Shannon Lucid, the astronaut who spent a record 188 days in space this year, became the first woman to be awarded the congressional Space Medal of Honor. President Clinton praised her Monday as a "determined visionary."
In an Oval Office ceremony, Lucid said her history-making flight aboard the Russian space station Mir was a story of "two great space-faring nations" cooperating on a landmark mission and setting the stage for more joint exploration.
Clinton called Lucid a pioneer whose example will inspire young Americans.
Lucid is the 10th astronaut, and the first woman, to be awarded the medal, created in 1969. "Most pioneers set their sights on just one frontier," Clinton said. "Shannon Lucid has pushed to the furthermost reaches of two: the frontiers of both space and science. She has done so with brainpower, willpower, courage, skill and good humor."
With Russian ambassador Yuri Vorontsov looking on, Clinton said Lucid's mission, which ended in September, also helped cement a space alliance with Russia.
Meanwhile, NASA scrambled to form a plan for Columbia's astronauts to safely open and close a jammed hatch in the remote chance an emergency spacewalk is needed.

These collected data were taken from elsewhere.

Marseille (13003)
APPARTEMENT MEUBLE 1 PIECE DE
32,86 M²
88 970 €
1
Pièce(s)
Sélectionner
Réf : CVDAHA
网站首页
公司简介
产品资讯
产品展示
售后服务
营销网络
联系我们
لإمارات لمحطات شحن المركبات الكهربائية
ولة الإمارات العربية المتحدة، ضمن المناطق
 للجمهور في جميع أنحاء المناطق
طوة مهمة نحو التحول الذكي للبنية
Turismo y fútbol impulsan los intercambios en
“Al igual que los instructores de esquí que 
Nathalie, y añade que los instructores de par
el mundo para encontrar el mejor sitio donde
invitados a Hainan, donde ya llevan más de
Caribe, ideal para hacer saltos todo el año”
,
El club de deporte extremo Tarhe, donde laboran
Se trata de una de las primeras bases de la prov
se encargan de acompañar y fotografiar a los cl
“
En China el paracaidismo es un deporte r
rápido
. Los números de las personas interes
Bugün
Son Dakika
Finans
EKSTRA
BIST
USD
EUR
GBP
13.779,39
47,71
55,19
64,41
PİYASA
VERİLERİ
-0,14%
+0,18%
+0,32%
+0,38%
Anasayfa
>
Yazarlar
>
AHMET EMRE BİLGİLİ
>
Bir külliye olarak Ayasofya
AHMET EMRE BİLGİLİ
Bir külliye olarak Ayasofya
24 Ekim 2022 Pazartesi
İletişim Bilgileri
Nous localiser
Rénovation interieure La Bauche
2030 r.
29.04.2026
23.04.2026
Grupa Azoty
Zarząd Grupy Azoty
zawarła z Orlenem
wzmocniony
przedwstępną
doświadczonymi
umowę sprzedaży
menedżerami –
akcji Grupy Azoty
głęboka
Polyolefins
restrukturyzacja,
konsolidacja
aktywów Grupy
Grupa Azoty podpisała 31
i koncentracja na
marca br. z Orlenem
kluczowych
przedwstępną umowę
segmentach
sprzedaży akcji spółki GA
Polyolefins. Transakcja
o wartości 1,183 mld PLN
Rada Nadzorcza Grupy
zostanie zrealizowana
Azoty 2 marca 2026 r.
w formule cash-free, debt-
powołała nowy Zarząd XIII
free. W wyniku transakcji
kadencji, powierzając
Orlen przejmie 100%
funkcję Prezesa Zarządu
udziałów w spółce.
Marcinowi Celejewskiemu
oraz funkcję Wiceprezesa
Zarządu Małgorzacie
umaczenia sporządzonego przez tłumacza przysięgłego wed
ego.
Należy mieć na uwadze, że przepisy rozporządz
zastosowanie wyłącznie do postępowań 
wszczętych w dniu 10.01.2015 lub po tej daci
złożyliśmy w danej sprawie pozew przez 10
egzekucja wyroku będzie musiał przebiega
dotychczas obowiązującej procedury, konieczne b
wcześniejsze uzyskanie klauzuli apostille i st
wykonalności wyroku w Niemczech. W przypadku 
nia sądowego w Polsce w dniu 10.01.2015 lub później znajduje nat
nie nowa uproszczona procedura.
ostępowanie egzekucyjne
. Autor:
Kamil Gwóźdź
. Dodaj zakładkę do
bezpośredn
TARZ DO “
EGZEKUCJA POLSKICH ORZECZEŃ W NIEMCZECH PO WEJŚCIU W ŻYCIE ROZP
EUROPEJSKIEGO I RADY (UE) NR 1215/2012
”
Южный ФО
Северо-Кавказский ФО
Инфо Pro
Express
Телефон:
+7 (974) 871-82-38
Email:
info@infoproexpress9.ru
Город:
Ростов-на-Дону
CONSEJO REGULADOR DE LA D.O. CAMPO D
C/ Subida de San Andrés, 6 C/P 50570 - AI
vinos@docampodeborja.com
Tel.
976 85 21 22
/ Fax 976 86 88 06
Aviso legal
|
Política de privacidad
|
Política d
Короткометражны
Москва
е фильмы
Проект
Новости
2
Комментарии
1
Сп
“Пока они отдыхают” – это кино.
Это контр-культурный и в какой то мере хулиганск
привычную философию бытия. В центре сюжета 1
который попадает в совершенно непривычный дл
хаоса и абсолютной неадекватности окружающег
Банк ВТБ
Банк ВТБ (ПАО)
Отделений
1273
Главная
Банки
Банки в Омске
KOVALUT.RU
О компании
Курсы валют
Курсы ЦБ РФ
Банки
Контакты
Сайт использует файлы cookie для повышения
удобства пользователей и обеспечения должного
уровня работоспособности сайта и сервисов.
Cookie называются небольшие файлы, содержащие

In 15 years of space shuttle flight, astronauts have never had to perform an emergency spacewalk. But they've also never encountered a stuck hatch before, so Mission Control is considering several scenarios--just in case.
Most of the talk at Mission Control focuses on what it would take to open the stuck hatch, even if it means destroying the hatch.
Scientists also hoped for no further delays in launching a Mars spacecraft today carrying the first interplanetary rover.
The Mars Pathfinder was to take off aboard an unmanned rocket Monday, but stormy weather delayed the launch 24 hours.